----- Stored data

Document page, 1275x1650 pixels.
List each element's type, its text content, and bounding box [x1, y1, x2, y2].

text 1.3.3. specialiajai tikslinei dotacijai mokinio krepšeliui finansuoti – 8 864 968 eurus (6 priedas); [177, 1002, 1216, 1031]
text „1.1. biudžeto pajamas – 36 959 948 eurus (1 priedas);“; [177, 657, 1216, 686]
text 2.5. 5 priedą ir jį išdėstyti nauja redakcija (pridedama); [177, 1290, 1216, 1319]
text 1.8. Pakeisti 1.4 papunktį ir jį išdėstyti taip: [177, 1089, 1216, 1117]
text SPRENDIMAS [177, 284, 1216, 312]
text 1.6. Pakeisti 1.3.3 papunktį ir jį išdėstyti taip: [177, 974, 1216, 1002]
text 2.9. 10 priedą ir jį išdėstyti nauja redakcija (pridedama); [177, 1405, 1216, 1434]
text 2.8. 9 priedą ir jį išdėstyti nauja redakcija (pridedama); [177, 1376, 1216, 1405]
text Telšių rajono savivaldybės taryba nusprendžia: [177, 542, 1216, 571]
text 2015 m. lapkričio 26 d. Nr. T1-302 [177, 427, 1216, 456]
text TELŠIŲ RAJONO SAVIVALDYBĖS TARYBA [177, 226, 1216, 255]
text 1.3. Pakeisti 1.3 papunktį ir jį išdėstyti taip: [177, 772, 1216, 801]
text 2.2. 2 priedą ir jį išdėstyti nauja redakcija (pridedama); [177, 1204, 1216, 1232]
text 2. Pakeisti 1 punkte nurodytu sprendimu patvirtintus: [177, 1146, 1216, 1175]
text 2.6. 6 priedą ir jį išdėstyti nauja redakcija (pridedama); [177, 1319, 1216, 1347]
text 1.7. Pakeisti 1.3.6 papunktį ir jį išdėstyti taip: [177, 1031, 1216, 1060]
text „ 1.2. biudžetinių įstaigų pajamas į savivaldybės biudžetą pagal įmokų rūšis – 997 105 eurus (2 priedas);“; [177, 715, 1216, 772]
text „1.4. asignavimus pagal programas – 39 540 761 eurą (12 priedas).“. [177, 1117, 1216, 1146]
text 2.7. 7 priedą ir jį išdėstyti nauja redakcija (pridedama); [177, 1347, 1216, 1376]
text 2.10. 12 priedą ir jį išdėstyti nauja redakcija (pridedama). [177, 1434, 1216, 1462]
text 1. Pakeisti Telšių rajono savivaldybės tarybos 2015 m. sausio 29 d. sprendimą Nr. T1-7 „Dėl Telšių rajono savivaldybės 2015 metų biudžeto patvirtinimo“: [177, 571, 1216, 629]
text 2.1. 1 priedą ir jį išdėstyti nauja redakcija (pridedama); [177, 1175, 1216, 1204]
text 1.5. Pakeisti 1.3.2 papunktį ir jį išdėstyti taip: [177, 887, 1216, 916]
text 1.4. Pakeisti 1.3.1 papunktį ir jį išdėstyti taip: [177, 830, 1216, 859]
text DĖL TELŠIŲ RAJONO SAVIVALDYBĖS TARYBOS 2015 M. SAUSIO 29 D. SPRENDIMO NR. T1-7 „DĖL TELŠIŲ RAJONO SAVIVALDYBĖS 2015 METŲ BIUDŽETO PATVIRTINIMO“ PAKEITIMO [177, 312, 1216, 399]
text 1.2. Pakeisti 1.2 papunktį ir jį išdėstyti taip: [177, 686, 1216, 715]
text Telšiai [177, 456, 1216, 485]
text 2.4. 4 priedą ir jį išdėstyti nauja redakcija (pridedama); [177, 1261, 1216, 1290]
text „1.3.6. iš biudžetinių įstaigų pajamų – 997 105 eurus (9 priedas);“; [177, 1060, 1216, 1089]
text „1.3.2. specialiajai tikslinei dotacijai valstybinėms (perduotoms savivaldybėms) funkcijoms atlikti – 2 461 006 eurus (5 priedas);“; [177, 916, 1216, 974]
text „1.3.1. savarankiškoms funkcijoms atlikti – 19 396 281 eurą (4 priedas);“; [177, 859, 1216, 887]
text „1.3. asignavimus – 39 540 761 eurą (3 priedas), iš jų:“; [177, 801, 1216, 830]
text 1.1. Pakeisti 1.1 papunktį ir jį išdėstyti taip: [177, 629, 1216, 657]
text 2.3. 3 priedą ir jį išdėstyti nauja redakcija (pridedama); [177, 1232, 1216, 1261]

----------

Goal>
Collect every entry above that contains the string "eurą" and copy each one in full. Case counts.

Finished exercise>
text „1.4. asignavimus pagal programas – 39 540 761 eurą (12 priedas).“. [177, 1117, 1216, 1146]
text „1.3.1. savarankiškoms funkcijoms atlikti – 19 396 281 eurą (4 priedas);“; [177, 859, 1216, 887]
text „1.3. asignavimus – 39 540 761 eurą (3 priedas), iš jų:“; [177, 801, 1216, 830]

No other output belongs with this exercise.